Saturday, October 07, 2006

福島県知事道義的責任で辞職というが

福島県談合「公共調達システム刷新を」(郷原 桐蔭横浜大学教授)の記事が朝日新聞に掲載されていた。福島県知事の辞職に結びついた実弟の談合罪共犯容疑での逮捕が、地方公共工事を巡る談合構図全体に大きな影響を与える可能性があるというが本当か?という感じをもつ。

高度経済成長期に公然と業界業者間の話し合いで受注者を決める方式が行われていた。90年代は、独禁法の制裁強化もあって会合型から密やかに個別情報交換方式に談合システムが変化したが、それが摘発されたのが大手ゼネコン汚職事件。独禁法課徴金や指名停止に加え、刑事事件での摘発の脅威にさらされたことが摘発されにくい形態への談合システムの進化に繋がったという。

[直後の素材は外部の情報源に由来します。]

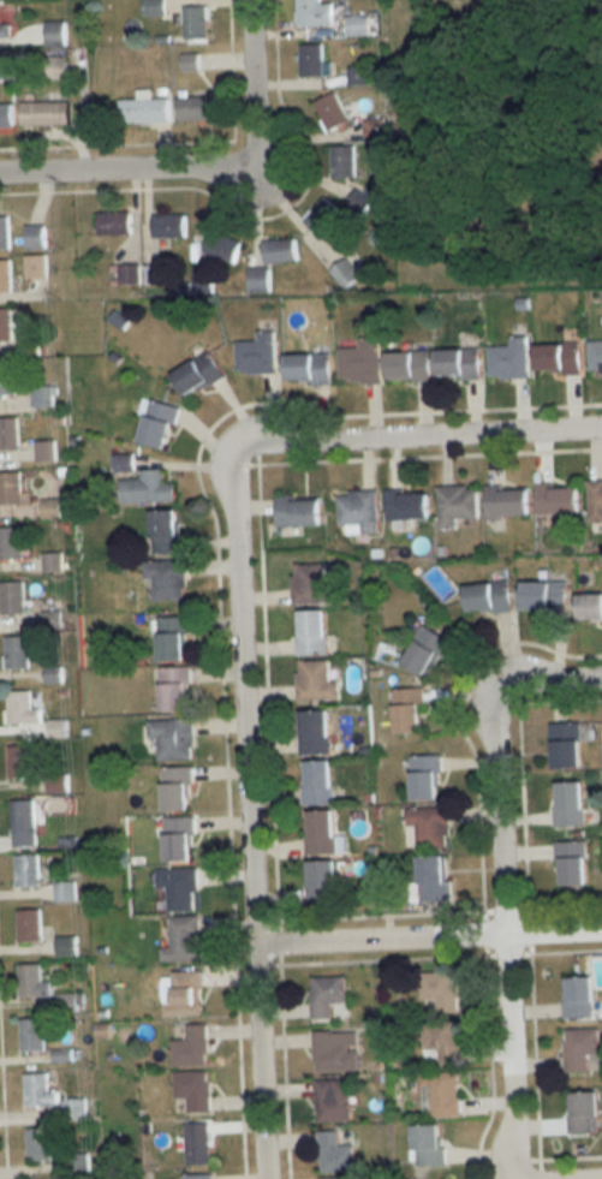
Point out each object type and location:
building: (313, 13)
building: (196, 24)
building: (363, 24)
building: (5, 30)
building: (55, 34)
building: (311, 59)
building: (191, 61)
building: (54, 67)
building: (5, 69)
building: (358, 75)
road: (250, 81)
building: (194, 108)
building: (144, 110)
building: (332, 112)
building: (45, 113)
building: (6, 116)
building: (374, 128)
building: (343, 161)
road: (124, 173)
building: (359, 201)
building: (322, 215)
building: (114, 223)
building: (168, 226)
building: (4, 234)
building: (35, 237)
building: (223, 246)
building: (280, 251)
building: (35, 267)
building: (345, 273)
building: (5, 277)
building: (258, 280)
building: (5, 325)
building: (256, 354)
building: (595, 356)
building: (558, 358)
building: (509, 359)
building: (361, 362)
building: (458, 364)
building: (408, 366)
building: (308, 369)
building: (198, 374)
building: (7, 378)
building: (43, 396)
building: (157, 423)
building: (9, 433)
road: (418, 435)
building: (147, 488)
building: (12, 489)
building: (558, 499)
building: (595, 500)
building: (507, 502)
building: (456, 504)
building: (408, 505)
building: (359, 511)
building: (299, 512)
building: (166, 532)
building: (11, 543)
building: (52, 562)
building: (166, 580)
building: (311, 585)
building: (545, 596)
building: (13, 597)
building: (488, 598)
building: (591, 609)
building: (312, 632)
building: (172, 639)
building: (17, 652)
building: (425, 652)
building: (315, 681)
building: (175, 689)
building: (21, 708)
building: (408, 711)
building: (315, 732)
building: (173, 738)
building: (566, 746)
building: (20, 762)
building: (425, 778)
building: (318, 782)
building: (176, 789)
building: (568, 804)
road: (244, 815)
building: (23, 824)
building: (429, 826)
building: (319, 832)
building: (179, 839)
building: (570, 864)
building: (27, 871)
building: (433, 879)
building: (322, 882)
road: (499, 885)
building: (178, 888)
building: (64, 892)
building: (29, 926)
building: (182, 940)
road: (425, 940)
building: (66, 947)
building: (32, 982)
building: (437, 993)
building: (181, 994)
building: (327, 998)
building: (578, 998)
building: (32, 1036)
building: (440, 1043)
building: (189, 1046)
building: (578, 1048)
building: (335, 1052)
building: (192, 1090)
building: (39, 1091)
building: (442, 1092)
building: (333, 1101)
building: (584, 1114)
building: (428, 1143)
building: (39, 1144)
building: (197, 1144)
building: (334, 1153)
building: (197, 1176)
building: (335, 1178)
building: (447, 1178)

受注者が特定の人物の意向や業界会合決定のような明確な形で決まるのではなく、情報交換による受注希望者の調整や有力者の意向伝達などを通して関係者で徐々にコンセンサス形成がされるという曖昧な経過で決まっていく構図にある。このような構図の中で、対価としての金銭授受があったとしても職務権限との関係が希薄なので贈収賄の構成も困難。そうした有力者の談合システムへの関与をあえて談合罪の共犯と捉えて逮捕に踏み切った今回の検察の判断は相当思い切ったものだという。

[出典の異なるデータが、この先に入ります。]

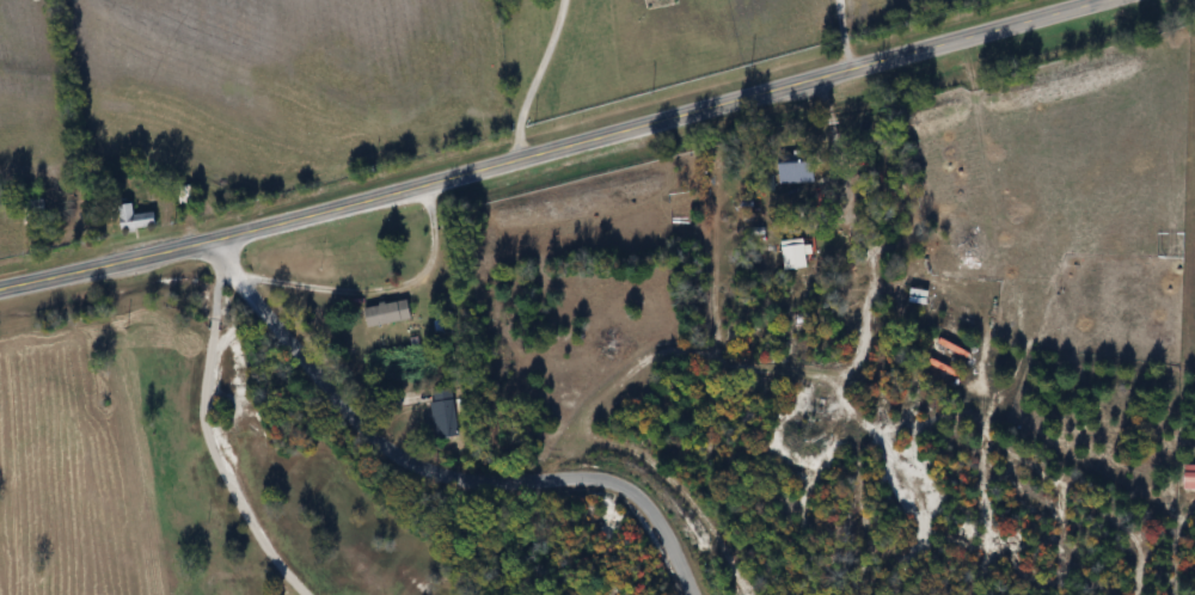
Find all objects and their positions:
road: (534, 77)
road: (549, 147)
building: (795, 255)
road: (379, 287)
building: (919, 298)
building: (389, 315)
building: (445, 416)
road: (208, 442)
road: (431, 470)
building: (1189, 479)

ここで「有力者の意向伝達などを通して徐々にコンセンサス形成がされると」というが、実態はそんな生ぬるいものではなく、天の声としての威厳・威光が関係者に強力に伝わっていると考えざるを得ない。

上述のような談合罪共犯の適用が一般化されると大手ゼネコンなど建設業界の談合構造が一気に崩壊に向かうとも考えられるというが本当か?かつては経済的社会的機能も果たしていた談合システムは右肩上がりの終焉とともにその機能を徐々に喪失し、非効率性、不透明性、癒着・腐敗などの弊害が顕在化し、種々の規制をかいくぐり、より巧妙し続け、相も変わらず癒着・腐敗の弊害がより鮮明に映ると感じる人は多い。

しかし、これまで違法行為・犯罪として制裁・処罰ばかりに終始してきたため、談合システムに代わって、品質が高く安全性の高い社会資本の整備を可能な限り低価格で提供するシステムの構築は著しく立ち遅れている。談合の制裁・処罰ばかりに関心を向けるのではなく、官民挙げて新たな公共調達システムの構築に取り組むべき時期に来ているという提言はその通りだと思う。ここで良識あるマスメディアを標榜する新聞・テレビ業界は、世界のいいとこ取りでもいい、これらの情報をもっと提供すべきと考える。